Almost three years after fighting eviction from Coogee Pavilion for paying rent two days late, Justin Hemmes is suing his lawyers over the deal that nearly made it possible.
The celebrated pub baron signed on to purchase the dilapidated multi-level hotel (then called Coogee Palace) in March 2014, swiftly renovating the tired ground level, which reopened in July, and opening the rooftop in December, representing a $12 million investment.
The original deal was a two-year ‘put and call’ that saw Hemmes put down a $5 million deposit and agree to pay $1.5 million in annual rent, before paying the balance of $32 million for the title. The vendor was former Rothschild CEO David Kingston.
In January 2015, the monthly rent payment fell due on a Saturday, and was paid on the Monday.
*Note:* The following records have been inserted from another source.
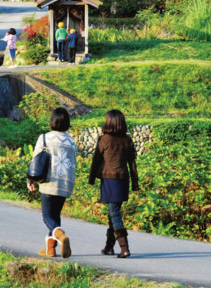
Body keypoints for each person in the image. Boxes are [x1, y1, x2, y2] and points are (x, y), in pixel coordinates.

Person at [26, 107, 76, 259]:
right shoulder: (71, 141)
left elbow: (36, 160)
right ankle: (50, 249)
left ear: (52, 121)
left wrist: (30, 179)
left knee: (47, 216)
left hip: (49, 182)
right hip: (65, 184)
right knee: (55, 215)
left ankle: (60, 236)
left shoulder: (45, 138)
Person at [88, 109, 139, 258]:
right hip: (123, 180)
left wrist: (91, 179)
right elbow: (132, 164)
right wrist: (135, 184)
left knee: (114, 214)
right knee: (113, 214)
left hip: (109, 181)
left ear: (108, 122)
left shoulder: (104, 139)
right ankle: (109, 247)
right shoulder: (127, 140)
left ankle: (124, 248)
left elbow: (96, 161)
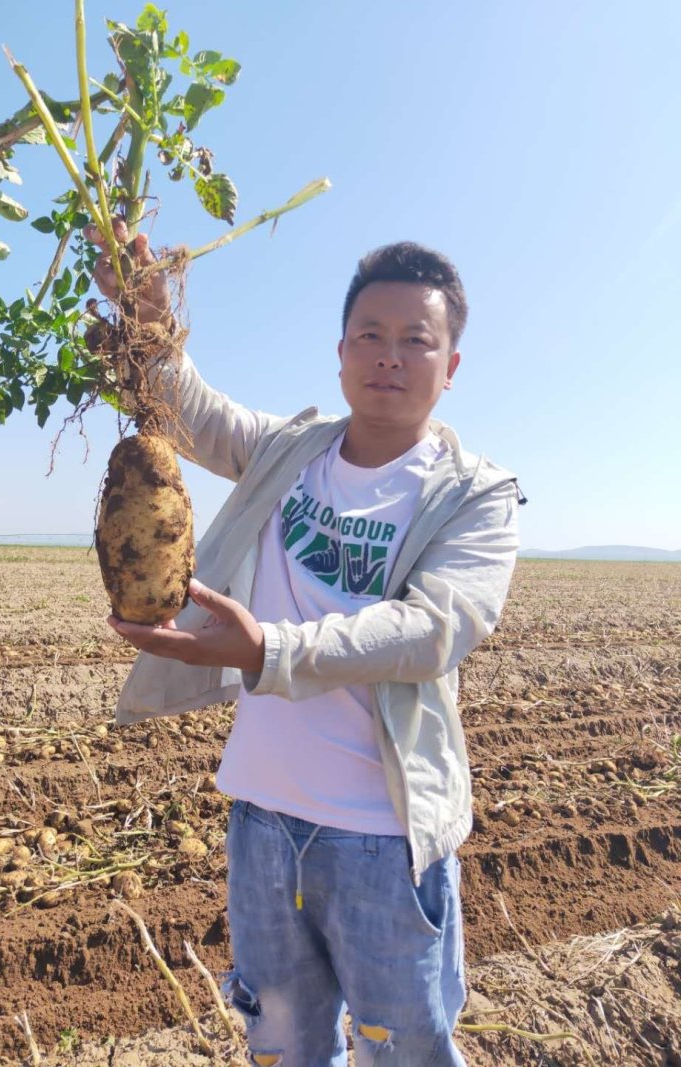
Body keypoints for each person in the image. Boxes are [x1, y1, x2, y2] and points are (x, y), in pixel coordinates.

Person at [87, 222, 521, 1066]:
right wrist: (146, 322)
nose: (388, 356)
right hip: (261, 821)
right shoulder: (295, 451)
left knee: (404, 1051)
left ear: (450, 366)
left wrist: (266, 652)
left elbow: (432, 630)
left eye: (415, 340)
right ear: (341, 351)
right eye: (370, 336)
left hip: (383, 840)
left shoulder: (475, 496)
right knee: (280, 1047)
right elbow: (194, 415)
But soon after, a Notice of eviction for the late payment was received, and later a second Notice for “unauthorised works”.
Hemmes immediately lodged a caveat on the title, registering “equitable interest” on his to-date $17 million input, and called for witnesses on the two launch nights to corroborate Kingston was present at both, and pleased with the work.
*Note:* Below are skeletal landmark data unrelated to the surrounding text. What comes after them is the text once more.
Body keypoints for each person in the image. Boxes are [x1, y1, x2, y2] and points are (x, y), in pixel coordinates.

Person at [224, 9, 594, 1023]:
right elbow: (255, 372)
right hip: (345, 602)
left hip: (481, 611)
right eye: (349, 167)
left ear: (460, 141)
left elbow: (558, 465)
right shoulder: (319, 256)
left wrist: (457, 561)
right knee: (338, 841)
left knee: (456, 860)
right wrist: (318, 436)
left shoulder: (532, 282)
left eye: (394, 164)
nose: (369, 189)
It was noted the late payment would have amounted to $85.74 in interest.
In July, the Supreme Court heard the two parties had reached an “in-principle agreement” and that Hemmes would not be evicted and the sale would continue.
The in-principle agreement saw Hemmes pay Kingston’s legal costs of $600,000 and his own of $1.2 million.
Law firm Lands Legal reportedly acted for both Kingston as the vendor, and Hemmes as the purchaser.
Now, in a statement of claim alleging professional negligence by his long-time solicitor Andrew Wennerbom, principle of Lands Legal, Hemmes says the sale terms were favourable to Kingston because they allowed the possibility of terminating the transaction “and thus have the benefit of any deposit paid and improvements to the property”.
The SMH reports Wennerbom denies any negligence, offering that Hemmes knew the rent had to be paid on the correct date, and written consent should have been obtained from Kingston for the renovations.
Merivale officially declined to comment on the active lawsuit.